## DIRECTIONS
1) In the forum discussion about Galaxy class armament, what weapons does the TNG Tech manual say the Galaxy class was launched with?
2) Write the next part of the forum discussion about Galaxy class armament, picking up after its final sentence.

## SOURCE PASSAGE
--- Start ---
I ask because many smaller ships

Intrepid, Akira, Defiant seem to have similar firepower but are much much smaller.
 
The intrepid class vessel is a science vessel. I doubt it has as many torpedos in stock. And bear in mind that the Galaxy class is meant as a ship of exploration, not battle. The Akira and Defiant classes are designed for battle, so it makes sense that they would be more heavily armed.
 
Maybe your peace-time, standard exploration Galaxy class.

Galaxy ships may not have been as maneuverable, but they had a lot more real estate to mount additional weapons. It would make sense that many of the Galaxy class ships were retro-fitted with more torpedo bays and phaser arrays during the Dominion war.
 
According to the TNG Tech manual, the Galaxy class was launched with Type X phaser arrays and photon torpedoes, both of which were supposedly the most advanced weapons platforms available on a Starship at the time. The Borg incursions and the Dominion war obviously changed the game. I would imagine that current Galaxy class ships are likely to have the same Type XII phasers and quantum torpedo technology as the Sovereign class does. That's conjecture, but it makes sense given what we know about Starfleet's starship upgrading practices. It's also what the books and more recent games allude to.

edit: was digging around and writing this response at the same time antiquityscion was.
 
Is the Galaxy class under armed for a ship its size?

I ask because many smaller ships

Intrepid, Akira, Defiant seem to have similar firepower but are much much smaller.

Well in the case of the Defiant Class, isn't that over-powered and over armed for a ship of that size?

The Galaxy Class is well enough armed to fight her contemparies, such as the Cardassian Galor Class, the Romulan D'Deridax, and no doubt the Klingon Vorcha Class.

The Akira and Defiant Class esp the Defiant Class were designed with one thing in mind to fight the Borg. As for the Intrepid Class. It's a slightly newer class of ship than the Galaxy, so it might have the second or third generation of some equipment. It also has a smaller profile that the Galaxy class which can help in combat.

But in generaly when we say them engage in combat with whatever Alien race, they used Plot Shields and Plot Arnamnet Power. Or put simply it's arnaments and shields were as strong or as weak as they needed to be for that episode.
--- End ---
## INFORMATION PROVIDED
--- Start ---
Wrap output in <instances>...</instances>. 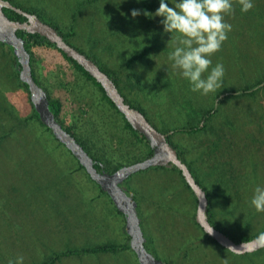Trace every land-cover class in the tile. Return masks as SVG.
<instances>
[{"label": "rangeland", "instance_id": "1", "mask_svg": "<svg viewBox=\"0 0 264 264\" xmlns=\"http://www.w3.org/2000/svg\"><path fill=\"white\" fill-rule=\"evenodd\" d=\"M9 1L55 26L117 76L126 97L145 110L156 128L189 129L191 106L200 112L192 119L201 124L212 109L207 129L176 132L171 138L197 169L223 232L236 239L264 232V212L250 204L255 188H264V0H252L247 13L232 0L233 12L225 16L232 30L211 57L212 66L225 68L223 87L208 95L193 92L172 68L168 56L175 34L165 32L164 18L155 16L159 0ZM165 2L173 7L178 0ZM132 10L140 15L133 17ZM147 47L145 56L127 64ZM33 50L42 85L52 97H64V124L112 161L145 155V142L126 127L123 115L92 80L58 51ZM20 71L12 50L0 41V133L7 126L25 125L13 140L0 144V264L17 256L24 257L23 264L43 263L65 251L126 244L131 238L126 217L70 149L31 118L30 91ZM257 83L255 90L240 95ZM9 110L16 118L7 119ZM131 186L147 247L167 264H264V247L235 253L208 237L197 221L198 199L176 171L149 167L134 175ZM53 264L141 263L133 249H125L61 256Z\"/></svg>", "mask_w": 264, "mask_h": 264}, {"label": "water", "instance_id": "2", "mask_svg": "<svg viewBox=\"0 0 264 264\" xmlns=\"http://www.w3.org/2000/svg\"><path fill=\"white\" fill-rule=\"evenodd\" d=\"M5 7L26 15L28 20L22 22L9 18L4 11ZM18 30L41 34L80 63L102 84L106 94L116 103L118 109L133 127L147 137L154 148L153 155L141 161L122 166L113 173L99 172L94 165L93 158L86 149L56 119L47 91L34 79L30 53L25 46V39L18 35ZM0 41L11 46L18 57L21 64V79L28 84L31 100L41 121L51 128L55 136L71 150L80 163L85 166L91 178L107 192L117 208L124 213L126 217L125 231L131 237L128 243L137 253L141 264H166V262L157 258L147 248L142 219L138 211V201L135 199L134 192L124 185V181L134 173L153 166L169 167L175 165L182 171L187 183L198 198L197 221L209 236L235 253L252 252L261 248L256 246V238L245 242H237L209 221L207 214L208 194L198 183L188 164L180 158L178 150L170 144L167 133L157 129L141 110L132 107L108 73L102 70L93 59L68 43L55 26L43 21L38 15L17 7L9 0H0Z\"/></svg>", "mask_w": 264, "mask_h": 264}, {"label": "clouds", "instance_id": "3", "mask_svg": "<svg viewBox=\"0 0 264 264\" xmlns=\"http://www.w3.org/2000/svg\"><path fill=\"white\" fill-rule=\"evenodd\" d=\"M237 2L244 13L254 7L252 0ZM232 12V0H178L173 7L159 0L155 16L164 18L165 32L175 34L174 50L168 59L172 68L189 81L193 92L208 95L223 87L225 68L222 63L212 66L211 57L221 50L232 30V25L225 22V16ZM131 15L136 17L140 12L132 10ZM250 204L256 212H264V188H255ZM256 246L264 247V232L256 237ZM23 261V256H17L9 259L8 264Z\"/></svg>", "mask_w": 264, "mask_h": 264}, {"label": "trees", "instance_id": "4", "mask_svg": "<svg viewBox=\"0 0 264 264\" xmlns=\"http://www.w3.org/2000/svg\"><path fill=\"white\" fill-rule=\"evenodd\" d=\"M4 11L6 12V14L8 15L9 18L13 19V20H17V21H27L28 18L26 15L12 9V8H8V7H5L4 8ZM60 32V31H59ZM61 33V32H60ZM64 38L67 40V35L66 34H63L61 33ZM18 35L23 37L25 39V46L28 50V52L30 53V62H31V66H32V72H33V76H34V79L36 80V82L40 85H42L40 79L38 78L37 76V73H36V69H35V62H36V59H37V54L36 52L33 50V47L36 46L38 47L39 49L40 48H50L51 51H58V53L61 55V57L63 58V60L67 61V62H71L75 65L76 68H78L79 70H81L83 72V74L90 80H92L99 88L100 90L102 91L103 93V97L104 99H106L111 106H113L121 115H123V118H124V121H125V124H126V127L129 128L133 134L138 138L140 139L141 141H144L145 144H146V152H145V155L144 156H137L136 160L134 159H128L127 157H123V160H120V161H112L108 158H105V154L104 153H100L99 150H93L86 141L82 140L81 137H79L77 135L76 132L73 131V129L67 125V124H64L62 122V115H63V100L60 98V97H52L51 94L47 91L48 93V97H49V100H50V103H51V106H52V109L56 115V119L63 125V127L68 131L70 132L75 138L76 140L78 141V143H80L84 149H86V151L90 154V156L93 158L94 160V165L95 167L98 169L99 172H109V173H113L115 171H117L118 169H120L122 166H125L126 164H130V163H135L137 161H141L143 159H146L148 157H150L151 155H153L154 153V148L151 146L149 140L147 139V137L143 134H141L137 129H135L133 127V125L128 121V119L125 117V115L118 109L116 103L106 94V91L104 89V87L102 86V84L96 80L95 77H93L80 63H78L74 58L68 56L62 49H60L55 43L51 42L50 40H48L46 37L42 36L41 34L39 33H31V32H27L26 30H18ZM70 43V42H68ZM6 44V43H5ZM71 44V43H70ZM7 45V44H6ZM72 45V44H71ZM9 46V45H8ZM10 49L12 50L13 54H14V57L17 61V65L18 66H21L19 60H18V57L15 55L13 49L11 46H9ZM78 49V48H77ZM149 47L146 48L145 51H143L142 53H139V54H135L129 61L127 64H131L134 60H137L139 57H142V56H145L147 54V52L149 51ZM80 50V49H78ZM81 52H83L82 50H80ZM84 53V52H83ZM53 54V53H52ZM87 55V54H86ZM88 56V55H87ZM90 57V56H88ZM91 58V57H90ZM93 59V58H91ZM100 67L102 70H104L106 73H108V75L113 79V81L116 83L117 87L119 88L120 92L123 94V96L125 97L126 101L132 106V107H135L139 110H141L147 117V113L145 112V110H143L141 107L139 106H136L134 104H132V102H130V100L126 97V95L124 94V92L122 91V89L120 88V85H119V80L117 78V76L113 75L109 70L105 69L103 66H101L97 60L93 59ZM22 80V79H21ZM22 82L24 83V85L27 87V89L29 90L28 88V84L25 83L23 80ZM260 83H257V84H254L253 86H250V87H246L244 89L243 92L240 93V95L242 94H245V93H249L251 92L252 90H255L256 87L259 85ZM31 104H32V107H33V115L31 116V118H37L41 123L42 125L45 127L46 130L50 131L51 135L62 145H65L64 143H62L56 136L55 134L53 133L52 129L47 127L40 119L39 117V114L38 112L36 111L35 109V106L31 100ZM195 112H199L194 106H191V109L188 111V113L190 114V119H189V123H188V128L187 129L186 127L184 128H180V129H176V128H157L159 129L160 131L164 132V133H167V138H168V141L170 142V144L175 147L177 150H178V153H179V156L180 158L186 162L188 164V166L190 167L192 173L194 174L196 180L198 181V183H200V185H202L203 187H205L204 185V182L202 181V179L200 178L199 174H197V169L195 167H193L189 162H187L186 159L183 158V149L177 145L176 143L173 142L172 140V135L175 134L176 132H190V133H197V132H200V131H203L205 129H207L208 127V124H207V121L210 120L213 116L212 114V109H209L205 114H203V120H205L206 122L201 124V122L199 121L196 122L195 119H192L194 117V113ZM200 113V112H199ZM15 117L14 113L12 111H8V117L7 119L9 118H12V117ZM16 118V117H15ZM18 118V117H17ZM148 118V117H147ZM30 119V118H29ZM152 123V122H151ZM153 124V123H152ZM154 125V124H153ZM22 126H25L23 125L22 122H20L19 124H15L13 126H7L4 128L3 132L0 133V144H3L4 140H7V139H11L13 140L19 129L22 128ZM155 126V125H154ZM8 130V128H10ZM26 132H28V130H26ZM25 128H23V137L26 139V135H25ZM71 151V150H70ZM74 155V154H73ZM80 162V161H79ZM80 167L83 168V169H86L85 166L83 164L80 163ZM151 169H157V170H165V171H176L178 174H180L181 178H182V181L184 182V185L187 189H189L195 196V198H197L195 192L193 191V189L191 188V186L187 183L182 171L175 165H173L172 169H168L169 167L167 166H155V167H150ZM215 168V167H214ZM149 169V168H148ZM221 177H224L223 175ZM129 181V179H127L125 181V183L127 184ZM100 186V185H99ZM101 188V186H100ZM101 191L104 192L105 194H107V192H105L102 188H101ZM111 198V197H110ZM209 198V196H208ZM135 199L138 201V196L135 192ZM198 199V198H197ZM113 201V200H112ZM114 203V202H113ZM115 204V203H114ZM116 206V205H115ZM116 209L120 212V214H123L116 206ZM138 211H139V204H138ZM208 219L209 221L216 227L218 228L219 230H222V228L220 227L219 223L214 219V211L213 209L210 208V204L208 205ZM140 215V213H139ZM125 216V215H124ZM199 224V223H198ZM200 225V224H199ZM201 226V225H200ZM202 227V226H201ZM203 229V228H202ZM204 230V229H203ZM223 231V230H222ZM206 233V232H205ZM207 234V233H206ZM208 235V234H207ZM209 238L213 239V240H216L214 239L213 237L209 236ZM232 239H234L235 241L239 242V241H243V240H250L252 239L253 237L252 236H243L241 239H236L235 237L233 236H230ZM129 241V240H128ZM217 241V240H216ZM147 246V244H146ZM148 248V247H147ZM125 249H132L130 244L127 242L126 244H116V243H104V244H100V245H96V246H92V247H87V248H83L81 250H73V251H65V252H62V253H59V254H56L53 258L49 259V260H46L45 262L43 263H29V264H53L56 260H58L61 256H66V255H77V254H87V253H99V252H118V251H121V250H125ZM166 262V261H165ZM167 264V262H166Z\"/></svg>", "mask_w": 264, "mask_h": 264}, {"label": "crops", "instance_id": "5", "mask_svg": "<svg viewBox=\"0 0 264 264\" xmlns=\"http://www.w3.org/2000/svg\"><path fill=\"white\" fill-rule=\"evenodd\" d=\"M65 61V60H64ZM67 62V61H66ZM53 63V62H52ZM67 63H69L70 64V62H67ZM44 89H45V87L43 86V85H41ZM47 89V88H46ZM45 89V90H46ZM48 91V90H47ZM56 97H60L62 100L64 99V97L62 96H56ZM64 104H65V101H63V106H64ZM136 174V173H135ZM135 174H133V175H131L129 178H127V179H129V181H128V183L127 184H125V181L127 180H125L124 181V185L129 189V190H131V191H133L134 192V194H135V189L133 190V188H132V186H131V179L134 177V175ZM105 201V200H104ZM107 202V201H106ZM107 204V203H106Z\"/></svg>", "mask_w": 264, "mask_h": 264}]
</instances>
--- End ---
## FINAL ANSWERS
1) Type X phaser arrays and photon torpedoes.

2)
I would imagine that Starfleet would upgrade as many of its ships as possible firepower and defences in response to the Borg/Dominion threat. But all we ever saw of the Galaxy was 2 extra phasers. It may well be that the Dominion War prevented ships from getting major upgrades due to lack of resources/ time. I know that in WW2 the Royal Navy had to keep numerous ships in service that were destined for major upgrades simply because taking those ships off the frontline for extended periods of time was not an option.
 
I think the Galaxy-class was sufficiently armed. I could even imagine some of the more pacifistic members of the Federation Council initially arguing that the Galaxy-class was more of a battleship than an exploration vessel.
 
The Galaxy class was powerful enough to take on a Borg cube in one-to-one combat and come out alive. It was also weak enough to be overtaken by a group of rogue Ferengi on a couple of old, outdated Klingon Birds of Prey.

It, therefore, seems difficult to nail down what its capabilities "really" were because, as MacLeod points out, its capabilities change as dictated by the plot.

But, generally speaking, I see no evidence that it's particularly under-armed for a ship of its size and mission.
 
I don't understand why adding more phaser strips would increase the firepower of the vessel in any way...

After all, we have seen in several combat-centric episodes that starships armed with strip phasers do not benefit from a greater number of strips: they only ever fire one strip at a time, apparently being able to channel their total firepower through any arbitrary emitter. There's no "broadside" in Star Trek starship combat...

...Except for one instance in "Best of Both Worlds" where the ship fires three phaser beams instead of one (and two of them come from locations that don't even have phaser emitters!). But that was a special maneuver against the Borg, and possibly tailored to defeat the weird enemy with counter-weirdness.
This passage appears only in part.